There's none of the judgment you fear. No praise, either. No feedback. Just… nothing. And yet, everyone can still see you?
This is really unsettling. Connection without connection is eerie and unnatural. It's hard for social creatures like us to contend with. So, we fixate and try filling in the blanks.
Are they judging you? Or do they not care at all? Or… do they care just enough to send you a “like” or quiet kudos you'll never see from the sidelines?
You'll probably never know. These are all purely assumptions. So, why not run with the most favorable one?
I don’t know about you, but I tend to look out at people from my past with feelings that range from neutral to warm. I’m not especially bothered about what they’re doing. But I genuinely hope they’re happy and enjoying their lives. If I scroll past something they shared – like a new passion project or personal update – I’ll send out good vibes and then move on with my day.
It’s the easiest thing in the world to just keep scrolling. We hardly pay a second thought to decisions that were huge deals for the people who made them. We don’t think about other people nearly as much as we think about ourselves. So, other people aren’t scrutinizing us as much as they’re scrutinizing themselves.
This is not to say that what you put out there doesn’t matter to anyone. Just that it doesn’t matter to everyone from your past. It does matter enormously to the right people – the ones who are with you in the here and now.
That person is not the right person. And you cannot afford to let their unverifiable (and probably nonexistent) opinion of you get in the way of your creative path.
By now, you’re probably dancing around a name or two – the ones that make you wince as they kick up resistance and self-doubt.
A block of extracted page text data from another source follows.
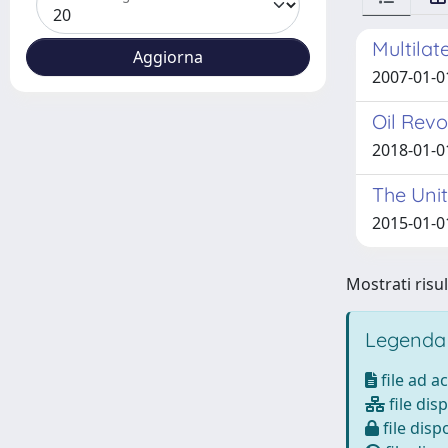
Multilat
2007-01-0
Oil Revo
2018-01-0
The Unit
2015-01-0
Mostrati risul
Legenda
file ad a
file disp
file dispo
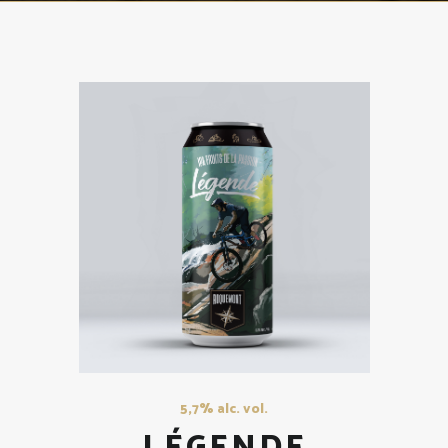
5,7% alc. vol.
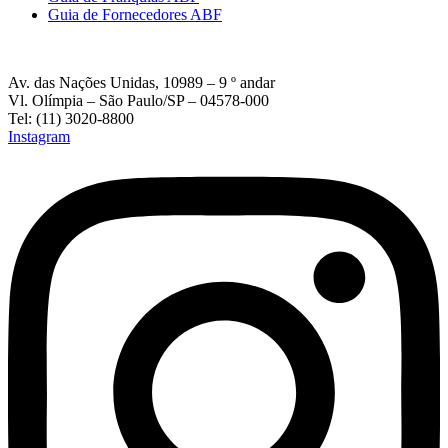
Guia de Fornecedores ABF
Av. das Nações Unidas, 10989 – 9 º andar
Vl. Olímpia – São Paulo/SP – 04578-000
Tel: (11) 3020-8800
Instagram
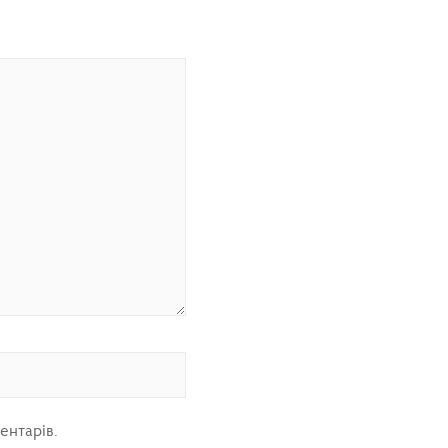
ентарів.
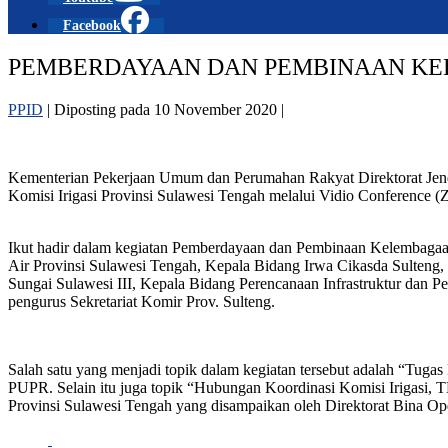
Facebook
PEMBERDAYAAN DAN PEMBINAAN KEL
PPID
|
Diposting pada
10 November 2020
|
Kementerian Pekerjaan Umum dan Perumahan Rakyat Direktorat Jen
Komisi Irigasi Provinsi Sulawesi Tengah melalui Vidio Conference
Ikut hadir dalam kegiatan Pemberdayaan dan Pembinaan Kelembagaan
Air Provinsi Sulawesi Tengah, Kepala Bidang Irwa Cikasda Sulteng,
Sungai Sulawesi III, Kepala Bidang Perencanaan Infrastruktur dan
pengurus Sekretariat Komir Prov. Sulteng.
Salah satu yang menjadi topik dalam kegiatan tersebut adalah “Tugas
PUPR. Selain itu juga topik “Hubungan Koordinasi Komisi Irigas
Provinsi Sulawesi Tengah yang disampaikan oleh Direktorat Bina 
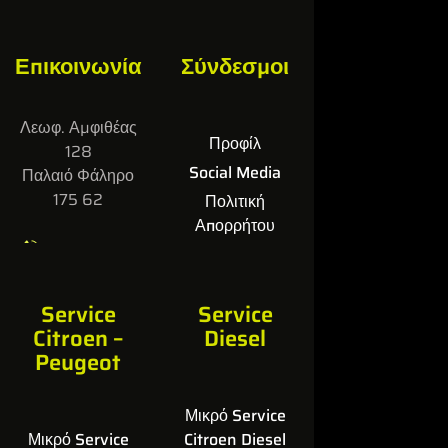
Επικοινωνία
Σύνδεσμοι
Λεωφ. Αμφιθέας
Προφίλ
128
Social Media
Παλαιό Φάληρο
175 62
Πολιτική
Απορρήτου
Επικοινωνία
210 98 21 917
Service
Service
info@tsikoulasservi
Citroen –
Diesel
ce.gr
Peugeot
Μικρό Service
Μικρό Service
Citroen Diesel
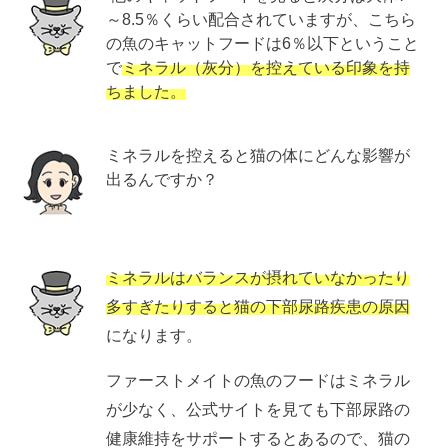
～8.5％くらい配合されていますが、こちら
の魚のキャットフードは6％以下ということ
で
ミネラル（灰分）を控えている印象を持
ちました。
ミネラルを控えると猫の体にどんな影響が
出るんですか？
ミネラルはバランスが摂れていなかったり
多すぎたりすると猫の下部尿路疾患の原因
になります。
ファーストメイトの魚のフードはミネラル
が少なく、公式サイトを見ても下部尿路の
健康維持をサポートするとあるので、猫の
It’s time to shoo those ghosts and their imaginary judgments away.
Say their names out loud. Then, go find them in your corner of the internet – and block them. Remove them. Restrict their visibility across whatever online channels matter to you. They won’t notice and they won't care, I promise.
Now, they won’t have the privilege of seeing your creative growth. This is special stuff; save it for the right people.
Next, dig deeper. That person’s ghost reflects some self-doubt or uncertainty that you need to reconcile. Address it.
It might help to make direct connections between past-you, present-you, and future-you. Own your decisions and tell your story your way. Stitch these chapters of your creative story together and you may feel more confident – and less worried about other people’s opinions.
Lastly, think about the few people whose opinions you genuinely do care about. These should be your fellow creatives with skin in the game. Brave people who know what it’s like to take creative risks, shift directions, and be vulnerable. True supporters who celebrate you in all your messy, multifaceted glory.
Lean on them. Ask them for feedback or moral support. Raise their voices louder than the silence of those old connections you've outgrown.
Putting your creative self out there is always going to be scary. But with the right people in your orbit, it's not so bad.
This can be a difficult challenge for some, especially (as you point out) with social media allowing past relationships to hover around your present life. My belief has always been that creative pursuits are perhaps the only field of human endeavor where others opinions don't matter. "The arts" cannot be advanced if they did matter. It's not like designing a refrigerator, where people's opinions are important.